To let each group have their own correlation, I think you have to build a more complicated correlation structure up out of two different pieces; I've never done this but I'm pretty sure I remember Pinheiro/Bates doing it.
You might consider instead adding a random effect for person and then letting the variance be different for the different groups with weights=varIdent(form=~1|group)
(from memory, check my syntax, please). This won't quite be the same but tells a similar story. The story in SAS is that the measurements on some individuals are more correlated than the measurements on other individuals. Thinking about what that means, the measurements for individuals with higher correlation will be closer together than the measurements for individuals with lower correlation. In contrast, the story in R is that the variability of measurements within individuals varies; thinking about that, measurements with higher variability with have lower correlation. So they do tell similar stories, but come at it from opposite sides.

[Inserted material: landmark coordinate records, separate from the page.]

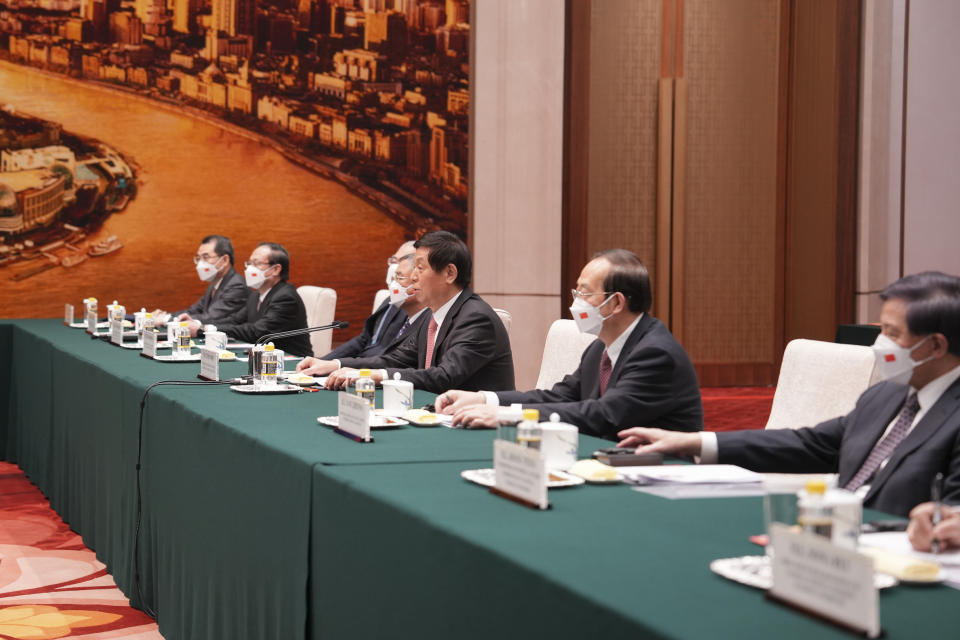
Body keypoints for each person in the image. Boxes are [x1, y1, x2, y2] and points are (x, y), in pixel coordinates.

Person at [617, 271, 960, 518]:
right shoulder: (886, 395)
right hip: (828, 541)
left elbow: (950, 518)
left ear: (935, 345)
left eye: (891, 333)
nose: (878, 343)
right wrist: (691, 442)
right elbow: (810, 444)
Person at [436, 249, 703, 439]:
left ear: (617, 303)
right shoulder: (600, 348)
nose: (576, 302)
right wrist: (485, 398)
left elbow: (604, 414)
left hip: (662, 472)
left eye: (586, 293)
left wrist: (510, 417)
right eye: (577, 292)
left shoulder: (655, 353)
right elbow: (557, 396)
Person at [323, 230, 514, 393]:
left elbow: (444, 376)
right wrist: (339, 366)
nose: (413, 277)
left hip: (478, 426)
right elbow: (395, 361)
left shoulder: (476, 318)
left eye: (420, 268)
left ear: (450, 273)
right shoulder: (432, 316)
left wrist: (379, 376)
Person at [296, 251, 431, 375]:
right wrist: (327, 362)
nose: (393, 285)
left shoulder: (427, 321)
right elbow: (365, 338)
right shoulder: (392, 301)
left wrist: (342, 367)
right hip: (365, 369)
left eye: (400, 278)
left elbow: (392, 360)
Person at [194, 242, 313, 357]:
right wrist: (200, 325)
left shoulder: (286, 298)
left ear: (276, 269)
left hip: (293, 364)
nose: (250, 269)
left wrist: (205, 329)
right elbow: (235, 320)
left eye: (256, 264)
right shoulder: (256, 295)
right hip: (262, 361)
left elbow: (257, 332)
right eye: (249, 263)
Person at [322, 241, 416, 360]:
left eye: (402, 261)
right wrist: (324, 361)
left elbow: (392, 357)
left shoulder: (414, 308)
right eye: (394, 260)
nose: (394, 266)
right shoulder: (390, 300)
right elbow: (365, 339)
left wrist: (346, 366)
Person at [155, 235, 247, 327]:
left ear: (225, 260)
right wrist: (166, 315)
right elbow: (193, 310)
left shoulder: (237, 285)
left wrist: (166, 320)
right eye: (199, 258)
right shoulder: (214, 285)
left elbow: (211, 317)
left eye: (206, 257)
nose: (200, 263)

It is even possible (but I would be surprised) that these two models end up being different parameterizations of the same thing. My intuition is that the overall measurement variability will be different in some way. But even if they aren't the same thing, it would be worth writing out the parameterizations just to be sure you understand them and to make sure that they are appropriately describing the story of your data.
Please try below:
model1 <- lme(
Y ~ GROUP + X1,
random = ~ GROUP | person,
correlation = corCompSymm(form = ~ day | person),
na.action = na.exclude, data = df1, method = "REML"
)
summary(model1)
I think random = ~ groupvar | subjvar
option with R
lme
provides similar result of repeated / subject = subjvar group = groupvar
option with SAS/MIXED
in this case.
Edit:
SAS/MIXED
R (a revised model2)
model2 <- lme(
Y ~ GROUP + X1,
random = list(person = pdDiag(form = ~ GROUP - 1)),
correlation = corCompSymm(form = ~ day | person),
weights = varIdent(form = ~ 1 | GROUP),
na.action = na.exclude, data = df1, method = "REML"
)
summary(model2)
So, I think these covariance structures are very similar (σg1 = τg2 + σ1).
Edit 2:
Covariate estimates (SAS/MIXED):
Variance person GROUP TEST 8789.23
CS person GROUP TEST 125.79
Variance person GROUP CONTROL 82775
CS person GROUP CONTROL 33297
So
TEST group diagonal element
= 125.79 + 8789.23
= 8915.02
CONTROL group diagonal element
= 33297 + 82775
= 116072
where diagonal element = σk1 + σk2.
Covariate estimates (R lme):
Random effects:
Formula: ~GROUP - 1 | person
Structure: Diagonal
GROUP1TEST GROUP2CONTROL Residual
StdDev: 14.56864 184.692 93.28885
Correlation Structure: Compound symmetry
Formula: ~day | person
Parameter estimate(s):
Rho
-0.009929987
Variance function:
Structure: Different standard deviations per stratum
Formula: ~1 | GROUP
Parameter estimates:
1TEST 2CONTROL
1.000000 3.068837
So
TEST group diagonal element
= 14.56864^2 + (3.068837^0.5 * 93.28885 * -0.009929987) + 93.28885^2
= 8913.432
CONTROL group diagonal element
= 184.692^2 + (3.068837^0.5 * 93.28885 * -0.009929987) + (3.068837 * 93.28885)^2
= 116070.5
where diagonal element = τg2 + σ1 + σg2.